**What the task asks**
Every record that follows should be copied exactly. No picture belongs in the copy.

┄┄┄┄┄┄

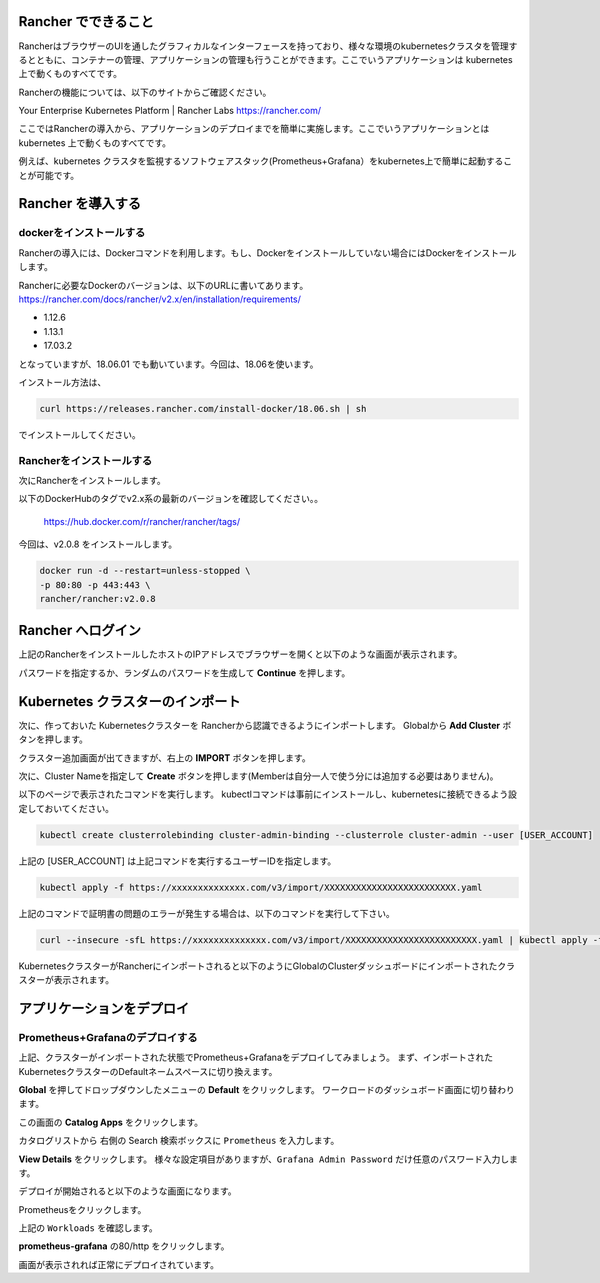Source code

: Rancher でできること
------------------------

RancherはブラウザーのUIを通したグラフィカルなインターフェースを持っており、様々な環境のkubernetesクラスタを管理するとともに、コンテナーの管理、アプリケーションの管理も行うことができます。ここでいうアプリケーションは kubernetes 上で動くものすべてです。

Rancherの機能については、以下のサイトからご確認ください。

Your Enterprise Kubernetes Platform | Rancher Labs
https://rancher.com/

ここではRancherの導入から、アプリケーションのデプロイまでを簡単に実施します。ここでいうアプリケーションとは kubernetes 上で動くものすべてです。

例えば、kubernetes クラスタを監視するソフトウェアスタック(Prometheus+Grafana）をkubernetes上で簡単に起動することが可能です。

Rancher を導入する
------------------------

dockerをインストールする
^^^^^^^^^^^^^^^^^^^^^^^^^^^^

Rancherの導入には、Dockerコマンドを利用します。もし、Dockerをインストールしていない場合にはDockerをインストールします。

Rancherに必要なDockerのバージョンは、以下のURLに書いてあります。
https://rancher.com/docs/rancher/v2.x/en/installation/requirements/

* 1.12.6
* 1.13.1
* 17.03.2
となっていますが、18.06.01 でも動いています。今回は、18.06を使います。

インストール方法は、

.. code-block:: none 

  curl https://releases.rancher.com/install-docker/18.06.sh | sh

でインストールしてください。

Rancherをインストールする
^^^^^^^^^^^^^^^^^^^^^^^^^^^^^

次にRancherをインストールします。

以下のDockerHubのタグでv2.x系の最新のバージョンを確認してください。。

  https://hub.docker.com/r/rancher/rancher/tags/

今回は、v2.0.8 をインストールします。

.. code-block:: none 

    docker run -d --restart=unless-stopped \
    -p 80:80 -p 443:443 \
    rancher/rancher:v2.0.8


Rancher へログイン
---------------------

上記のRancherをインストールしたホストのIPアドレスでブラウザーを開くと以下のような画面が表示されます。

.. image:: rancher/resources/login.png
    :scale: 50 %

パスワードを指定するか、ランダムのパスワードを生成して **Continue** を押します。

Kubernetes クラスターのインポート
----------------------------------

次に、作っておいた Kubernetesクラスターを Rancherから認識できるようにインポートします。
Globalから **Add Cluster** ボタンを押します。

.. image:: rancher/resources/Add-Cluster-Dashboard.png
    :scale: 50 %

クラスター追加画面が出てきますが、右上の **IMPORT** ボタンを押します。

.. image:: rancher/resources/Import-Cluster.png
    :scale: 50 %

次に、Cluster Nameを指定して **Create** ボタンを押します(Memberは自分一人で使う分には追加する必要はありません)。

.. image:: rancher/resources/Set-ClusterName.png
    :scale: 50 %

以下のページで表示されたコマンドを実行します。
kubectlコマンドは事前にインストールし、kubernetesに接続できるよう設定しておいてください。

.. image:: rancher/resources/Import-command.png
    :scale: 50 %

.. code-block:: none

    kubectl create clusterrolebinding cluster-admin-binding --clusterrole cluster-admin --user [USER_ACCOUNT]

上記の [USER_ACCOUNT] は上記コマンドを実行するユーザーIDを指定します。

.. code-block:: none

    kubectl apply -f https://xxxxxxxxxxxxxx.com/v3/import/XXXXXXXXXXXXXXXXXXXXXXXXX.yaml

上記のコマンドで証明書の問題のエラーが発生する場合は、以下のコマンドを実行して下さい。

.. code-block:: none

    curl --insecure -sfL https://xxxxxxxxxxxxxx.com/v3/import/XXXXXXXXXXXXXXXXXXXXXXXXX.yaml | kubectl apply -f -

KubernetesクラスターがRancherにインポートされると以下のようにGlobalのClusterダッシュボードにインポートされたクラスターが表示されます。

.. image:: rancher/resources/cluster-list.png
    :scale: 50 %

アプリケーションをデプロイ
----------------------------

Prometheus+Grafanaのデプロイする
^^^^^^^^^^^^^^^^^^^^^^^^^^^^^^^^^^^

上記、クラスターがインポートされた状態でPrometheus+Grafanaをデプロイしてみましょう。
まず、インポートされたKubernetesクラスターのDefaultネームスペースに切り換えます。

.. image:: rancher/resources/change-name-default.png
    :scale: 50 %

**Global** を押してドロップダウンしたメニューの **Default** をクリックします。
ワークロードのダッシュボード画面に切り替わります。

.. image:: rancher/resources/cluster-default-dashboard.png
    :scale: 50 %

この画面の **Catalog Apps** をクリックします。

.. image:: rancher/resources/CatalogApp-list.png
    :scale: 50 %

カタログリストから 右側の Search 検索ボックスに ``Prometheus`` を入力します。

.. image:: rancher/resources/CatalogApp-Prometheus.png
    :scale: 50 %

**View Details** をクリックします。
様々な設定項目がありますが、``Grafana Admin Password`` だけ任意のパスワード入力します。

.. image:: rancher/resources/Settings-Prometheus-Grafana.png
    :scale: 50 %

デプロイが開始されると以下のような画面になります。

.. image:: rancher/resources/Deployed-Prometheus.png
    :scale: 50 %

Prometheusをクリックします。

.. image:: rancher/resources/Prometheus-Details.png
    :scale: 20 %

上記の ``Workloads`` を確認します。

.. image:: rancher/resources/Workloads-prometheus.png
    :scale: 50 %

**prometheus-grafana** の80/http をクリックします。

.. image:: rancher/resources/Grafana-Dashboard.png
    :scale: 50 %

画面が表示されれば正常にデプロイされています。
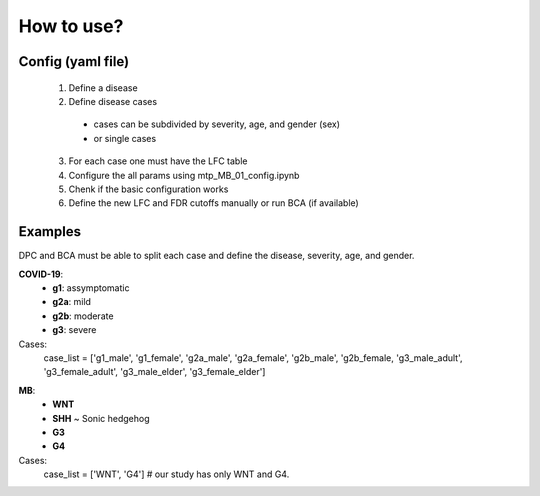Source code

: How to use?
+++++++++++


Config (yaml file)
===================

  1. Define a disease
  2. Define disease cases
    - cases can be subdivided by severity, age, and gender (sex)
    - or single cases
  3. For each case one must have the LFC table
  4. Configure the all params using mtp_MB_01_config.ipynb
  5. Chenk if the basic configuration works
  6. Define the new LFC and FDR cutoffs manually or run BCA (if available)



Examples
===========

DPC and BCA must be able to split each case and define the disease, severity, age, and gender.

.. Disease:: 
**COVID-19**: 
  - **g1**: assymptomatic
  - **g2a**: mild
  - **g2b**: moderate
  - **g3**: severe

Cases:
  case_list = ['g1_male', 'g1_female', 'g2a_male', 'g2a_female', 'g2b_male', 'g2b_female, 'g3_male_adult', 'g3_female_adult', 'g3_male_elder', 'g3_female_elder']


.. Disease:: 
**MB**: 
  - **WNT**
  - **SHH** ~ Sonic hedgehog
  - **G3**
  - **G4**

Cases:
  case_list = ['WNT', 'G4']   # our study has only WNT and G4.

┄┄┄┄┄┄

**Reply to the task**
Source code

: Rancher でできること
------------------------

RancherはブラウザーのUIを通したグラフィカルなインターフェースを持っており、様々な環境のkubernetesクラスタを管理するとともに、コンテナーの管理、アプリケーションの管理も行うことができます。ここでいうアプリケーションは kubernetes 上で動くものすべてです。

Rancherの機能については、以下のサイトからご確認ください。

Your Enterprise Kubernetes Platform | Rancher Labs
https://rancher.com/

ここではRancherの導入から、アプリケーションのデプロイまでを簡単に実施します。ここでいうアプリケーションとは kubernetes 上で動くものすべてです。

例えば、kubernetes クラスタを監視するソフトウェアスタック(Prometheus+Grafana）をkubernetes上で簡単に起動することが可能です。

Rancher を導入する
------------------------

dockerをインストールする
^^^^^^^^^^^^^^^^^^^^^^^^^^^^

Rancherの導入には、Dockerコマンドを利用します。もし、Dockerをインストールしていない場合にはDockerをインストールします。

Rancherに必要なDockerのバージョンは、以下のURLに書いてあります。
https://rancher.com/docs/rancher/v2.x/en/installation/requirements/

* 1.12.6
* 1.13.1
* 17.03.2
となっていますが、18.06.01 でも動いています。今回は、18.06を使います。

インストール方法は、

.. code-block:: none 

  curl https://releases.rancher.com/install-docker/18.06.sh | sh

でインストールしてください。

Rancherをインストールする
^^^^^^^^^^^^^^^^^^^^^^^^^^^^^

次にRancherをインストールします。

以下のDockerHubのタグでv2.x系の最新のバージョンを確認してください。。

  https://hub.docker.com/r/rancher/rancher/tags/

今回は、v2.0.8 をインストールします。

.. code-block:: none 

    docker run -d --restart=unless-stopped \
    -p 80:80 -p 443:443 \
    rancher/rancher:v2.0.8


Rancher へログイン
---------------------

上記のRancherをインストールしたホストのIPアドレスでブラウザーを開くと以下のような画面が表示されます。

.. image:: rancher/resources/login.png
    :scale: 50 %

パスワードを指定するか、ランダムのパスワードを生成して **Continue** を押します。

Kubernetes クラスターのインポート
----------------------------------

次に、作っておいた Kubernetesクラスターを Rancherから認識できるようにインポートします。
Globalから **Add Cluster** ボタンを押します。

.. image:: rancher/resources/Add-Cluster-Dashboard.png
    :scale: 50 %

クラスター追加画面が出てきますが、右上の **IMPORT** ボタンを押します。

.. image:: rancher/resources/Import-Cluster.png
    :scale: 50 %

次に、Cluster Nameを指定して **Create** ボタンを押します(Memberは自分一人で使う分には追加する必要はありません)。

.. image:: rancher/resources/Set-ClusterName.png
    :scale: 50 %

以下のページで表示されたコマンドを実行します。
kubectlコマンドは事前にインストールし、kubernetesに接続できるよう設定しておいてください。

.. image:: rancher/resources/Import-command.png
    :scale: 50 %

.. code-block:: none

    kubectl create clusterrolebinding cluster-admin-binding --clusterrole cluster-admin --user [USER_ACCOUNT]

上記の [USER_ACCOUNT] は上記コマンドを実行するユーザーIDを指定します。

.. code-block:: none

    kubectl apply -f https://xxxxxxxxxxxxxx.com/v3/import/XXXXXXXXXXXXXXXXXXXXXXXXX.yaml

上記のコマンドで証明書の問題のエラーが発生する場合は、以下のコマンドを実行して下さい。

.. code-block:: none

    curl --insecure -sfL https://xxxxxxxxxxxxxx.com/v3/import/XXXXXXXXXXXXXXXXXXXXXXXXX.yaml | kubectl apply -f -

KubernetesクラスターがRancherにインポートされると以下のようにGlobalのClusterダッシュボードにインポートされたクラスターが表示されます。

.. image:: rancher/resources/cluster-list.png
    :scale: 50 %

アプリケーションをデプロイ
----------------------------

Prometheus+Grafanaのデプロイする
^^^^^^^^^^^^^^^^^^^^^^^^^^^^^^^^^^^

上記、クラスターがインポートされた状態でPrometheus+Grafanaをデプロイしてみましょう。
まず、インポートされたKubernetesクラスターのDefaultネームスペースに切り換えます。

.. image:: rancher/resources/change-name-default.png
    :scale: 50 %

**Global** を押してドロップダウンしたメニューの **Default** をクリックします。
ワークロードのダッシュボード画面に切り替わります。

.. image:: rancher/resources/cluster-default-dashboard.png
    :scale: 50 %

この画面の **Catalog Apps** をクリックします。

.. image:: rancher/resources/CatalogApp-list.png
    :scale: 50 %

カタログリストから 右側の Search 検索ボックスに ``Prometheus`` を入力します。

.. image:: rancher/resources/CatalogApp-Prometheus.png
    :scale: 50 %

**View Details** をクリックします。
様々な設定項目がありますが、``Grafana Admin Password`` だけ任意のパスワード入力します。

.. image:: rancher/resources/Settings-Prometheus-Grafana.png
    :scale: 50 %

デプロイが開始されると以下のような画面になります。

.. image:: rancher/resources/Deployed-Prometheus.png
    :scale: 50 %

Prometheusをクリックします。

.. image:: rancher/resources/Prometheus-Details.png
    :scale: 20 %

上記の ``Workloads`` を確認します。

.. image:: rancher/resources/Workloads-prometheus.png
    :scale: 50 %

**prometheus-grafana** の80/http をクリックします。

.. image:: rancher/resources/Grafana-Dashboard.png
    :scale: 50 %

画面が表示されれば正常にデプロイされています。
Source code

: How to use?
+++++++++++


Config (yaml file)
===================

  1. Define a disease
  2. Define disease cases
    - cases can be subdivided by severity, age, and gender (sex)
    - or single cases
  3. For each case one must have the LFC table
  4. Configure the all params using mtp_MB_01_config.ipynb
  5. Chenk if the basic configuration works
  6. Define the new LFC and FDR cutoffs manually or run BCA (if available)



Examples
===========

DPC and BCA must be able to split each case and define the disease, severity, age, and gender.

.. Disease:: 
**COVID-19**: 
  - **g1**: assymptomatic
  - **g2a**: mild
  - **g2b**: moderate
  - **g3**: severe

Cases:
  case_list = ['g1_male', 'g1_female', 'g2a_male', 'g2a_female', 'g2b_male', 'g2b_female, 'g3_male_adult', 'g3_female_adult', 'g3_male_elder', 'g3_female_elder']


.. Disease:: 
**MB**: 
  - **WNT**
  - **SHH** ~ Sonic hedgehog
  - **G3**
  - **G4**

Cases:
  case_list = ['WNT', 'G4']   # our study has only WNT and G4.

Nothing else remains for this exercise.